Goodness Gracious it's been a Broody Spring!

Dhkoenig

Songster
Sep 21, 2020
513
463
158
Bergen County New Jersey
Such a crazy spring with the broodys! One of my little "cookies and cream" hens has been broody twice already this season and it was less than a month apart. One of my sweetest girls who has never been broody decided to give it a try. Luckily she was easier to break. Here is the one that has me scratching my head...

Fancy Pants, our 4 year old Buff Orpington has been "broody-ish" for about 3 weeks! She is laying and perches at night and comes out during the day if I come out with goodies, but she spends almost half the day acting broody in the nesting box! She hisses and her hackles go up if I go anywhere near her in the coop (was never like that before unless she was broody - which happens at least once a season with her) and sometimes she walks around with the telltale cluck-cluck-cluck sound, but she is only doing the fanning-out-her-feathers/hissing maybe once or twice in the past two weeks. So weird, its like she is "kinda broody but not really broody" and this has been ongoing for a few weeks. Anyone ever had this?

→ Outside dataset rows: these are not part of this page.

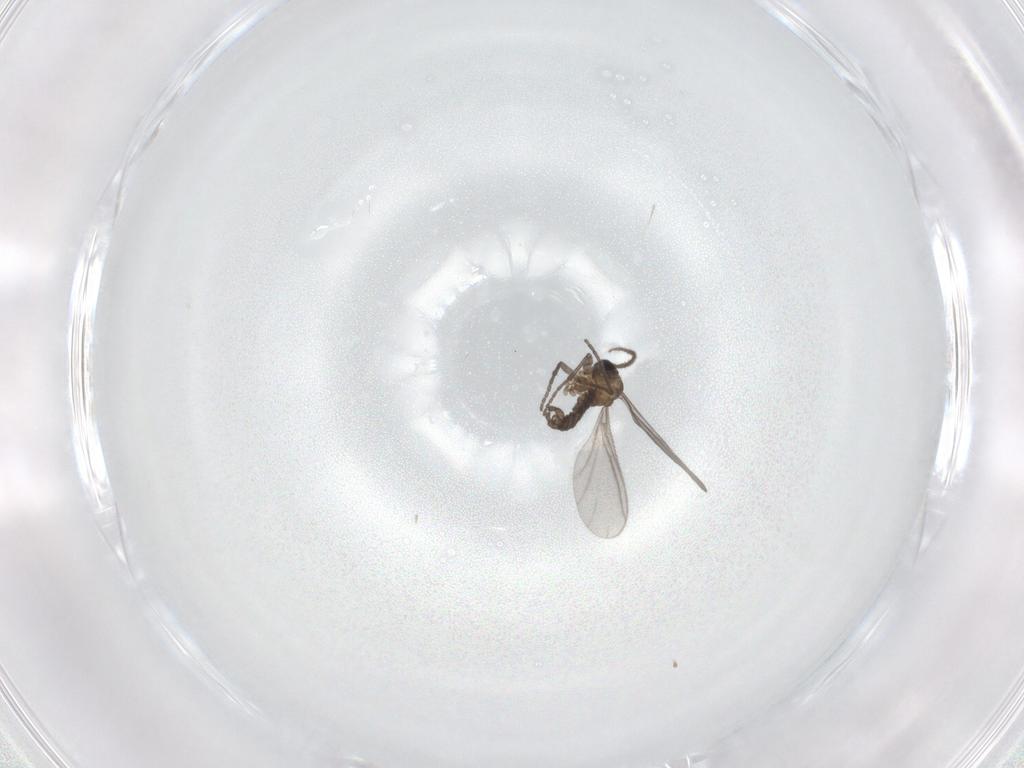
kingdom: Animalia
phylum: Arthropoda
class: Insecta
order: Diptera
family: Sciaridae
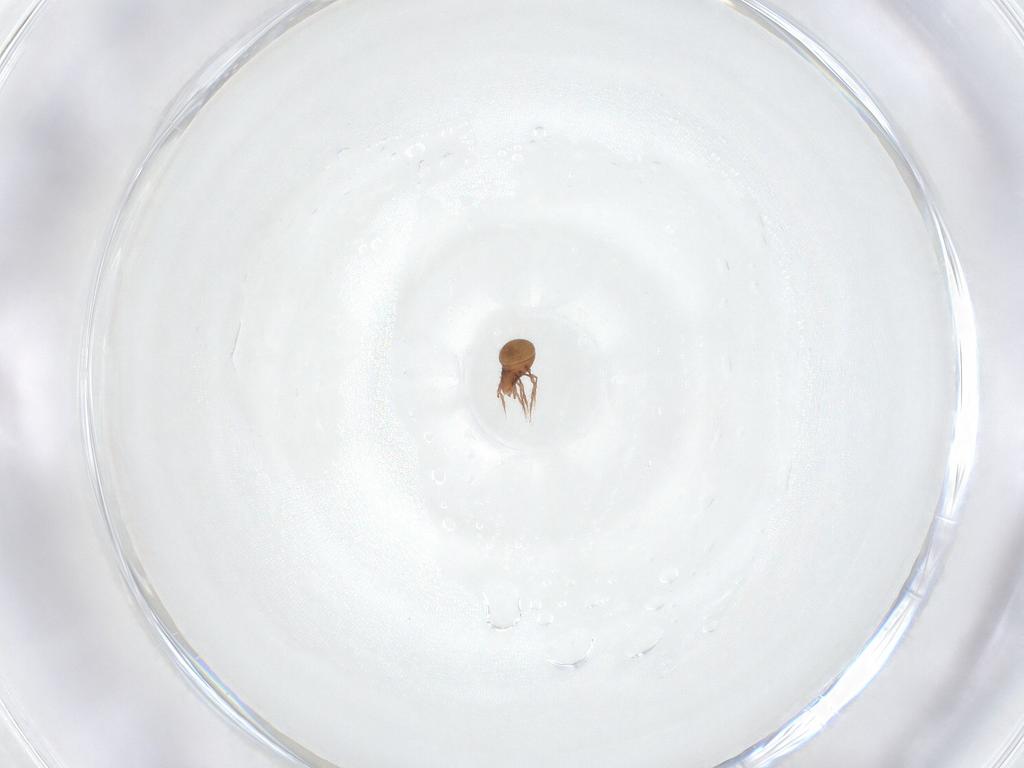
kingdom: Animalia
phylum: Arthropoda
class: Arachnida
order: Sarcoptiformes
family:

Meanwhile we have FIVE bird's nests around our house this year - usually we have one, and at the most two. Is there something in the air that is making everybody wanting to be moms?
 
I have bunch going broody, being broody, and being broken constantly here. Mostly my bantams. Some breeds and lines are more prone to it, and others it's been bred out of. Usually one is all it takes to give others the idea if they were thinking about it.

I've had what I call walking broodies. They cluck and screech, but never really set. Since being broody is a hormonal phase I would assume it's normal for some to be stuck in between. I usually just break them like any other broody.
 
I have bunch going broody, being broody, and being broken constantly here. Mostly my bantams. Some breeds and lines are more prone to it, and others it's been bred out of. Usually one is all it takes to give others the idea if they were thinking about it.

I've had what I call walking broodies. They cluck and screech, but never really set. Since being broody is a hormonal phase I would assume it's normal for some to be stuck in between. I usually just break them like any other broody.
Oh my gosh YES she is a walking broody! I love that term. Thanks so much for the affirmation and I will get on with the broody breaking! Thanks!
 
We also have had a pretty busy rotation in and out of broody jail, to the point we had to buy a second crate for the purpose. I think five or six of our twenty-two girls have gone broody this spring, three of them more than once. A friend who also has chickens has had a few of her girls go broody as well.

One of our hens went broody, was broken of it for about a month, then went back to full, growling, hyper fluffy, turkey tail, ticking broody mode for 22 days despite jail and pampering (hey, it was worth a shot). We succumbed and gave her chicks from the feed store a week ago, and she is much better. Wildly protective, but better. Now to figure out when to let her and her wee brood out to wander with the others!
 
Same here. I currently have two orpingtons who are trying to hatch a rocks since I took their eggs. I also have a little porcelain D’Uccle that never seems to stop being broody this year since January she just wants to sit on all of the eggs!
 
They can be so funny. Typically I gather the eggs into a basket just sitting in the coop, but it was of course in full view of the broodies. One of them literally charged toward the basket when I let her out after three days to see how she was doing. Lesson learned. Hurrah for dish towel concealment!